My mother used to say that you really only need one good friend…The rest are gravy. In a situation where you and your family are not just new, but unable to communicate as you would in your native tongue, things can be tricky in the meeting people department. Usually, kids gravitate to the new kid in class, as children are more naturally open and inquisitive, and within a day or so, they’ve found at least one kid who they can eat and play with. The circle widens from there.
For us parents, it can be a little harder. The school gates are the traditional go-to for meeting other parents, but if your school does the drop-and-run thing, that’s not always an option. Our strategy has always been to throw a party. Send out invitations to the class and make sure the parents know they are welcome to stay. Have adult beverages on hand, and some hors d’oeuvres to entice them. You probably won’t meet your BFF, but chances are you’ll meet a few like-minded people who could turn into future friends.

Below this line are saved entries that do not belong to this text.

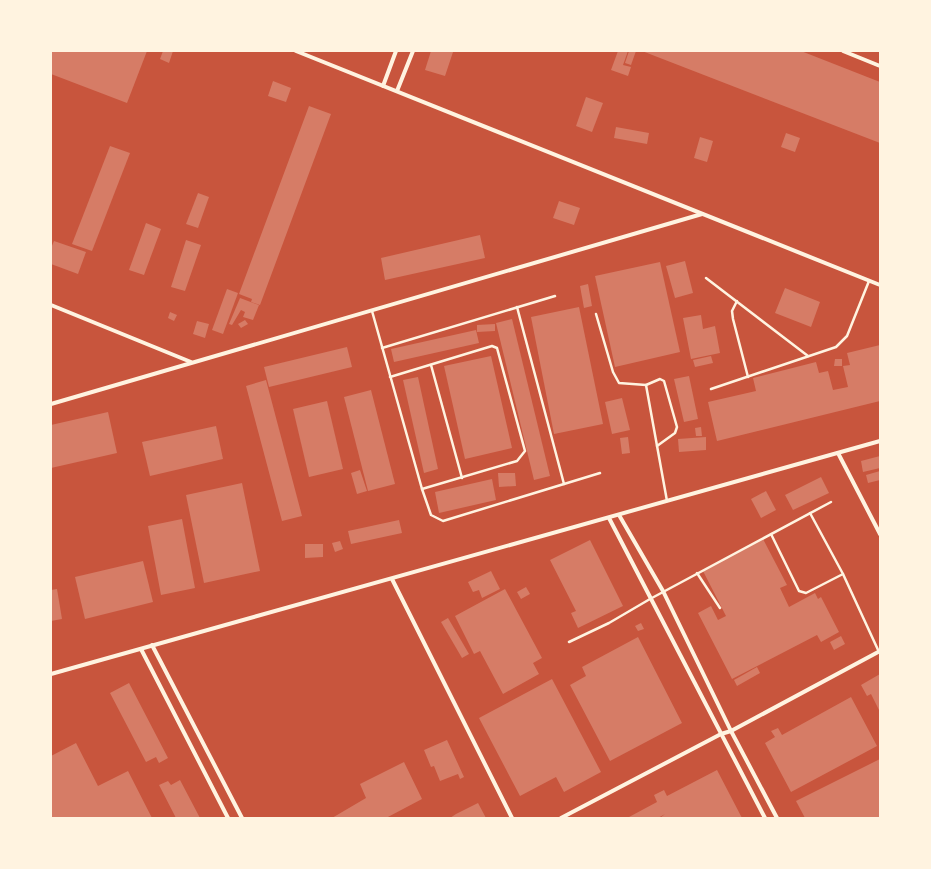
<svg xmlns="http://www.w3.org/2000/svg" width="931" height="869" viewBox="0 0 931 869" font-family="Montserrat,sans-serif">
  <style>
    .building { fill: #d67c66 }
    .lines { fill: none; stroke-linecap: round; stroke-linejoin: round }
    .service { stroke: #fff3e0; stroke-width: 2.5 }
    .minor { stroke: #fff3e0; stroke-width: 4 }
  </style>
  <rect width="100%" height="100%" fill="#c8553d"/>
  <g class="building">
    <polygon points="51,51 147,51 127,103 51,74"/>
    <polygon points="163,51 173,51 169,63 160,59"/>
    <polygon points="431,51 453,52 445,76 425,70"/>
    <polygon points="618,51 628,51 623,65 631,67 628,76 611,70"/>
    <polygon points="629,51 636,51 631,65 625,63"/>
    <polygon points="642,51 801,51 880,82 880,143"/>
    <polygon points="273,81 291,88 286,102 268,96"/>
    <polygon points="586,97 603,103 592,132 576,126"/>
    <polygon points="309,106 331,114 260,305 251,302 252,299 239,294"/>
    <polygon points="616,127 649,133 647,144 614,138"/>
    <polygon points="786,133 800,138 795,152 781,147"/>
    <polygon points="700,137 713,141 707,162 694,158"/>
    <polygon points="110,146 130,153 92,251 72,244"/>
    <polygon points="198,193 209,197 198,228 186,224"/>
    <polygon points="559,201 580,208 574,225 553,218"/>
    <polygon points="146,223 161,229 144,275 129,270"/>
    <polygon points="480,235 485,258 385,280 381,258"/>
    <polygon points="186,240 201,245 185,291 171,287"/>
    <polygon points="54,241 86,252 78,274 51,264 51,248"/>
    <polygon points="685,261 693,293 675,298 666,266"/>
    <polygon points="660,262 680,352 615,367 595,276"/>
    <polygon points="588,284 592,306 584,308 580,286"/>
    <polygon points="785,288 820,302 811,327 775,313"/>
    <polygon points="227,289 238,293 223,334 212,330"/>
    <polygon points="240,298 259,305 253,320 243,317 245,312 241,310 232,325 229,324"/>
    <polygon points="579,307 603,424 554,434 531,317"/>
    <polygon points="170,312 177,315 174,321 168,318"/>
    <polygon points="701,315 703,329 715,326 720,353 691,359 683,318"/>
    <polygon points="512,319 550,476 534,480 496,323"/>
    <polygon points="245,320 248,324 241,328 238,324"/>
    <polygon points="197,321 209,324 205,338 193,334"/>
    <polygon points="495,324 495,331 477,332 477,325"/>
    <polygon points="476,330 479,343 394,362 391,349"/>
    <polygon points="880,345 880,401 717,441 708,402 756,391 753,378 816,362 819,373 828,371 833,390 848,387 843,366 850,365 847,353"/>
    <polygon points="347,347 352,367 269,387 264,367"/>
    <polygon points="491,356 512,448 465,459 444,366"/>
    <polygon points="711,356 713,363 695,367 693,360"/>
    <polygon points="835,359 842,359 842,366 834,366"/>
    <polygon points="689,376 698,419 684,422 674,379"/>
    <polygon points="418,377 438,469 424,473 403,380"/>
    <polygon points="266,380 302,516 282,521 246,386"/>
    <polygon points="371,390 395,484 368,491 344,397"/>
    <polygon points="622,398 630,430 612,434 605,402"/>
    <polygon points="327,401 343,469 309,477 293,409"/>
    <polygon points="108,412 117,453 51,468 51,425"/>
    <polygon points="216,426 223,459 150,476 142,442"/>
    <polygon points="701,427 702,436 696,436 695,428"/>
    <polygon points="628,437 630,453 622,454 620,438"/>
    <polygon points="706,437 706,450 679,452 678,439"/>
    <polygon points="880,456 880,468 863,472 861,461"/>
    <polygon points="360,470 367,491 357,494 351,473"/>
    <polygon points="880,471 880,480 868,483 866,475"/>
    <polygon points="498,473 515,473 516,486 499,487"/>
    <polygon points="821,477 829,493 793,510 785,495"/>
    <polygon points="492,479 496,500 439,513 435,492"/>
    <polygon points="242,483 260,571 204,583 186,495"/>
    <polygon points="766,491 776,510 761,518 751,499"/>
    <polygon points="182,519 195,588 161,595 148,526"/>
    <polygon points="399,520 402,533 351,544 348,531"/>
    <polygon points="763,539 787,585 780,588 789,607 815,593 818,599 821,597 839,632 821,642 817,635 732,679 698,613 711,606 718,620 726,616 703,571"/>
    <polygon points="590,540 623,606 578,628 571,613 576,611 550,560"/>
    <polygon points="340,541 343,549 335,552 332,543"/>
    <polygon points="305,544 323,544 323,557 305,558"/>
    <polygon points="143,561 153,602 85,619 75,577"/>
    <polygon points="491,571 500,589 482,598 479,590 473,592 468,582"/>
    <polygon points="526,587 530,594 521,599 517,592"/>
    <polygon points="57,589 62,619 51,621 51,590"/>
    <polygon points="505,589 542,658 533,663 539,674 503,694 480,651 474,654 455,616"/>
    <polygon points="448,618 469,654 462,658 441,622"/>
    <polygon points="641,623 644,629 638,631 635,626"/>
    <polygon points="841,636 845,644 834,650 830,642"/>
    <polygon points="638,637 682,723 610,761 570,685 586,676 582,667"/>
    <polygon points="757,667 760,673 737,686 734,680"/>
    <polygon points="880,674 880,712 871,694 867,696 861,685"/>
    <polygon points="552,679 601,772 564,792 556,777 520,796 479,718"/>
    <polygon points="129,683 168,758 159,763 156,757 146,762 110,693"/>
    <polygon points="851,697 877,746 791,792 765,743 775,737 771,731 778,728 782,735"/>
    <polygon points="447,740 464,777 460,779 458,774 440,781 434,766 431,767 424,750"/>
    <polygon points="76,743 98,786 128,771 152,818 51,818 51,756"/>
    <polygon points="880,759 880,818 805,818 796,801"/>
    <polygon points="404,762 422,799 386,818 332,818 366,798 360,784"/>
    <polygon points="717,770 742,818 660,818 665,814 658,818 629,818 629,817 657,802 654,795 664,790 667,796"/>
    <polygon points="180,780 200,818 176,818 159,785 168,781 171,785"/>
    <polygon points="478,803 486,818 450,818 456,814"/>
  </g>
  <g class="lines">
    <g class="service">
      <polyline points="706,278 808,356"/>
      <polyline points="737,301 732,311 733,319 748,377"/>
      <polyline points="517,307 564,484"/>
      <polyline points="372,311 422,489 517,461 525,451 497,348 492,346 390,377"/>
      <polyline points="596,314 613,372 619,383 646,385 667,501"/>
      <polyline points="382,348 555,296"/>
      <polyline points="431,365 462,478"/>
      <polyline points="646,385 660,379 664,381 677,427 675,433 657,446"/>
      <polyline points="711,389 836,347 847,336 869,281"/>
      <polyline points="422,489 431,515 443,521 600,473"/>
      <polyline points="810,513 843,574 879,652"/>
      <polyline points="771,534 799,591 806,593 843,574"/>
      <polyline points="697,573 720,608"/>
      <polyline points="569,642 609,623 650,599 831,502"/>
    </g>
    <g class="minor">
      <polyline points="296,51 880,285"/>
      <polyline points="843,51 880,66"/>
      <polyline points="383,86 396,51"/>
      <polyline points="397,91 413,51"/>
      <polyline points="51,305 191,362"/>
      <polyline points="51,404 702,214"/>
      <polyline points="838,453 880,534"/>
      <polyline points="619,515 663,591 731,731 777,818"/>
      <polyline points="609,518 765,818"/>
      <polyline points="392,579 512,818"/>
      <polyline points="152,645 242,818"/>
      <polyline points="141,649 228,818"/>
      <polyline points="51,674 880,441"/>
      <polyline points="561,818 721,734 731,731 880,651"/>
    </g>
  </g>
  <rect width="931" height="869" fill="none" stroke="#fff3e0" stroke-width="104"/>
</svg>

Affordable Mallorca Tip: On Facebook alone, there are dozens of expat and parents groups based here where you can get advice, tips and find everything from the best doctors to the best place to buy vintage toys. This is also a good way to meet people, as these groups also give notice of gatherings and events like book clubs and coffee meet-ups to practice and improve your Spanish. These groups also advertise social events like exhibitions and activities such as beach clean-ups. Things that can be done as a family that cost nothing but time spent together!

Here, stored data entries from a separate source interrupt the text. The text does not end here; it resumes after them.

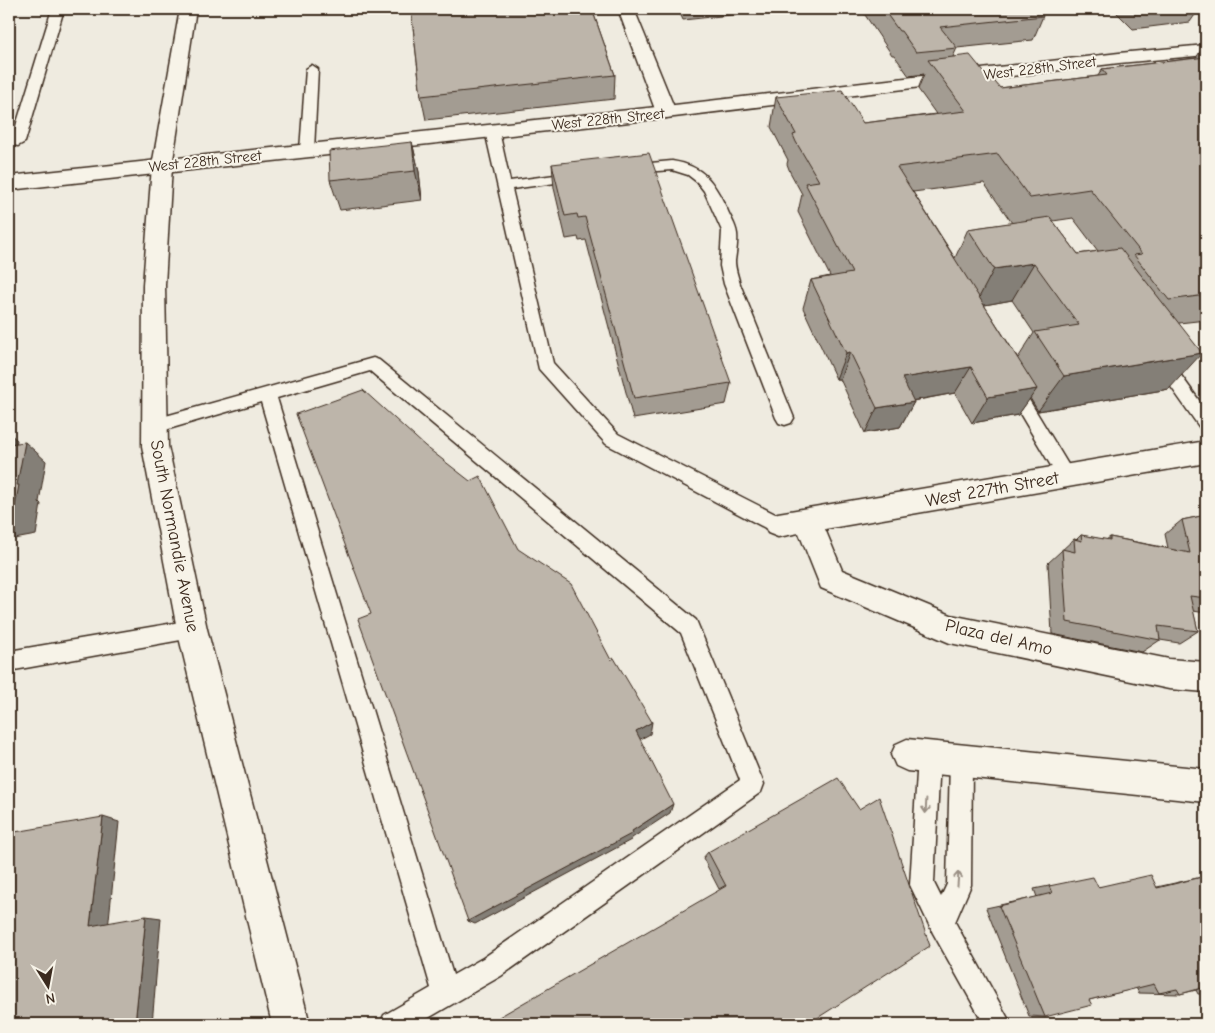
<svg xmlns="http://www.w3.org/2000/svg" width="1215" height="1033" font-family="'Comic Neue',sans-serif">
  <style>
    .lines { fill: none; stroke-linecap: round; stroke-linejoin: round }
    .lane-casing { stroke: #3b2a1e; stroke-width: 3 }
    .street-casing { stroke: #3b2a1e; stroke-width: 3 }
    .secondary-casing { stroke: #3b2a1e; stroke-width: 3 }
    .primary-casing { stroke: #3b2a1e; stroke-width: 3 }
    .lane { fill: #f7f3e8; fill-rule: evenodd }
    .street { fill: #f7f3e8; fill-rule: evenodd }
    .secondary { fill: #f7f3e8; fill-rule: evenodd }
    .primary { fill: #f7f3e8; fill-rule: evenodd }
    .wall { fill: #a39c92; stroke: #3b2a1e; fill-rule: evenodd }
    .shaded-wall { fill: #847f77; stroke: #3b2a1e }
    .building { fill: #bdb5aa; stroke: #3b2a1e }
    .oneway { stroke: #998e83 }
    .labels { text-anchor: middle; stroke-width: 4; stroke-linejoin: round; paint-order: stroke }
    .far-street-label { font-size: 15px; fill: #3b2a1e; stroke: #f7f3e8 }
    .street-label { font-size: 18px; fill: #3b2a1e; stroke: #f7f3e8 }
  </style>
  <rect width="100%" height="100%" fill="#efebe0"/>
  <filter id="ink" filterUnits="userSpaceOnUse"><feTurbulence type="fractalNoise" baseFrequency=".02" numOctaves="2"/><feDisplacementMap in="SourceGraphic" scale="10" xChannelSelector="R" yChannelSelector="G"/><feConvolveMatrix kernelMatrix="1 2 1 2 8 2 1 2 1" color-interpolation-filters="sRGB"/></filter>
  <g filter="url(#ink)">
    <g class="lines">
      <g class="lane-casing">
        <path id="lane" d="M52 9H64L25 142 18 146 13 145 11 142Z
          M312 65 318 69 314 150 307 154 300 150 306 69Z
          M492 127 499 131 510 181 577 172 582 173 584 176 582 179 577 180 512 189 553 363 618 434 785 519 787 525 785 531 778 533 771 531 606 444 539 369 485 131Z
          M672 161C704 166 713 181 727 209 730 217 736 225 737 234 738 243 736 252 735 261 735 269 738 276 740 284L794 418 791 423 785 425 779 423 776 418 724 284 720 266 722 231 704 191 697 182 688 175 672 170 629 173 624 172 622 169 624 166 629 165Z
          M1161 354 1167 356 1206 410V430L1200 428 1155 364 1153 360 1155 356Z
          M373 358 379 360 696 620 764 784 761 792 501 976 418 1024H380L384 1015 431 988 261 402 155 433 149 431 146 426 149 421 155 419ZM370 371 681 633 740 780 483 958 453 975 277 398Z
          M1011 378 1017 380 1072 471 1075 476 1072 481 1066 484 1060 481 1003 385 1005 380Z
          M192 620 199 622 202 629 199 636 192 638 9 671V651Z
          M929 746 937 749 940 757 934 883 941 897 947 884 950 761 953 753 961 750 969 753 972 761 971 885 955 922 1011 1024H984L933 933 910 885 918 757 921 749Z"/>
      </g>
      <g class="street-casing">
        <path id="street" d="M618 9H634L676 112 673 116 666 118 659 116 656 112Z
          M1206 441V463L825 529 842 570 951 615 1169 659 1206 662V692L1169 689 950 643 821 588 799 533 778 537 768 533 764 525 768 517 778 513Z
          M907 739 1206 769V802L907 771 896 766 891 755 896 744Z"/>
      </g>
      <g class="secondary-casing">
        <path id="secondary" d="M1206 45V55L1119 63 666 118 9 190V176L666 106 1119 53Z"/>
      </g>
      <g class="primary-casing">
        <path id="primary" d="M180 9H196L172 166 165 285 168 446 207 629 310 1024H272L177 629 142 446 143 285 152 166Z"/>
      </g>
      <use href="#lane" class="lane"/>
      <use href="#street" class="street"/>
      <use href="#secondary" class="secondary"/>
      <use href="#primary" class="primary"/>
    </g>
    <path class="wall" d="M403 9H592L615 75 614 99 426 120 421 96 411 10 404 11Z
      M678 9H778V10L683 20Z
      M861 9H1037L1043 16 1033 40 957 48 953 57 988 77 1000 88 1098 76 1102 69 1196 58 1203 47H1206V320L1179 323 1169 389 1038 411 1030 398 1018 415 972 423 955 393 913 401 914 402 900 427 865 433 840 379H836L803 308 811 280 830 276 798 212 802 194 790 172 787 164 788 160 771 127 776 97 863 123 936 114 918 89 924 74 909 76 894 55H892ZM984 183 1012 223 968 229 955 258 913 192ZM1073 218 1098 251 1078 254 1053 221ZM1012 300 1034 333 1018 358 984 305Z
      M1113 9H1199L1190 22 1133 29Z
      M412 142 419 172 422 200 340 210 330 180Z
      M552 164 731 383 726 404 633 419 586 240 579 241 578 237 566 239 554 188Z
      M1206 515V613L1193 611 1198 631 1179 643 1160 640 1142 652 1052 634 1048 563 1074 539 1076 540 1081 535 1106 540 1110 537 1168 548 1165 534 1182 520Z
      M859 809 719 889 703 858 708 852Z
      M1206 876V994H1198L1196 990 1180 994 1139 993 1136 988 1089 1000 1045 1017 1029 1016 986 908 1037 897 1034 889 1049 886 1157 887Z"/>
    <path class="shaded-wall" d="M412 142 419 172 422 200 415 171Z
      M1034 263 1012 300 974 307 994 269Z
      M850 352 840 379H836L846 353Z
      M1202 353 1169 389 1038 411 1064 376Z
      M971 367 955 393 889 405 902 378Z
      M1037 389 1018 415 972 423 988 397Z
      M914 402 900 427 865 433 877 408Z
      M9 433 17 440 12 467 9 465Z
      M25 442 46 461 39 502 41 504 36 535 9 540V517Z
      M652 722 650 734 635 742 636 731Z
      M673 804 670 813 632 838 631 840 475 924 468 921 632 831Z
      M103 817 119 822 108 929 90 926Z
      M146 916 161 918 152 1024H135Z"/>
    <path class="building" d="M411 9H592L615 75 421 96Z
      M883 9H1037L1043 16 940 27 957 48 916 52 901 31H899Z
      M970 55 988 77H991L1000 88 1107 75 1102 69 1206 57V295L1169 300 1134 255 1142 254 1090 189 1030 198 998 154 897 167 1037 389 988 397 971 367 902 378 914 402 877 408 850 352 846 353 811 280 852 273 805 183 819 181 796 142 793 135 796 134 776 97 842 90 863 123 966 111 928 60Z
      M412 142 415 171 330 180 329 151Z
      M649 153 731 383 634 398 585 217 578 218 577 214 565 216 552 164Z
      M1050 217 1078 254 1120 248 1202 353 1064 376 1035 332 1079 325 1034 263 994 269 968 229Z
      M363 390 425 446 470 481 480 476 518 549 571 584 611 660 614 658 652 722 636 731 673 804 632 831 633 833 468 921 358 619 371 614 296 414Z
      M25 442 17 485H19L13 517H9V444Z
      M1206 515V598L1190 596 1198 631 1158 626 1160 640 1067 622 1062 549 1075 552 1074 539 1082 541 1081 535 1110 540V537L1190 553 1182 520Z
      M838 778 859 809 879 797 930 946 808 1024H501L499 1017 726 886 708 852Z
      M103 817 90 926 146 916 135 1024H9V866L15 832Z
      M1151 875 1157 888 1206 876V987L1180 994 1177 989 1159 993 1154 984 1089 1000 1092 1005 1045 1017 999 906 1052 893 1049 886 1093 877 1098 887Z"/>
    <defs><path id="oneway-shaft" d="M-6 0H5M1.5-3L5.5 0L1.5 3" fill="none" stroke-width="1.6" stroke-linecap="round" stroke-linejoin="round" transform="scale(1.25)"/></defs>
    <g class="oneway">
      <use href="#oneway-shaft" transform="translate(926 806) rotate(93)"/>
      <use href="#oneway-shaft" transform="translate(958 879) rotate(-86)"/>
    </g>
  </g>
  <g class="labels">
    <g class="far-street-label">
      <text transform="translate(1040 68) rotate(-7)" y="5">West 228th Street</text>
      <text transform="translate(608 119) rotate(-6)" y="5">West 228th Street</text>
      <text transform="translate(205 161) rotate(-6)" y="5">West 228th Street</text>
    </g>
    <g class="street-label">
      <text transform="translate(992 489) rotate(-10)" y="6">West 227th Street</text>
      <text transform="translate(175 536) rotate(79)" y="6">South Normandie Avenue</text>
      <text transform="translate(999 637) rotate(13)" y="6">Plaza del Amo</text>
    </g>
  </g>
  <rect width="1215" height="1033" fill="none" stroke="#f7f3e8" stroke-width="30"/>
  <rect x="15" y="15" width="1185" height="1003" fill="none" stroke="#3b2a1e" stroke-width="2" filter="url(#ink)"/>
  <g transform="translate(48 986) rotate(169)" stroke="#f7f3e8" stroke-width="4" paint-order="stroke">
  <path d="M0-4L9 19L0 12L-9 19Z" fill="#3b2a1e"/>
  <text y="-8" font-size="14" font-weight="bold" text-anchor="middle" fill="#3b2a1e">N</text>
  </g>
</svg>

International/Private School Listings
If you’re interested in this route, there are international and private schools dotted all over the island. A short list is as follows:
- Baleares International College- Ages 3-18
- Bellver International College - Ages 3-18
- Escola Global - Ages 3-16
- King Richard III College - Ages 3-18
- Queen’s College - Ages 3-18
- Agora Portals - Ages 3-18
- Lycée Français de Palma - Ages 2-18
- Eurocampus (German) - Ages 3-18
- The American International School of Mallorca - Ages 12-18
- Svenska Skolan (Swedish) - Primary
Welcome to the island!
DISCLAIMER: All information contained in this article is based on personal experience and opinion and may change due to changing laws and regulations and/or based on where in Spain you are.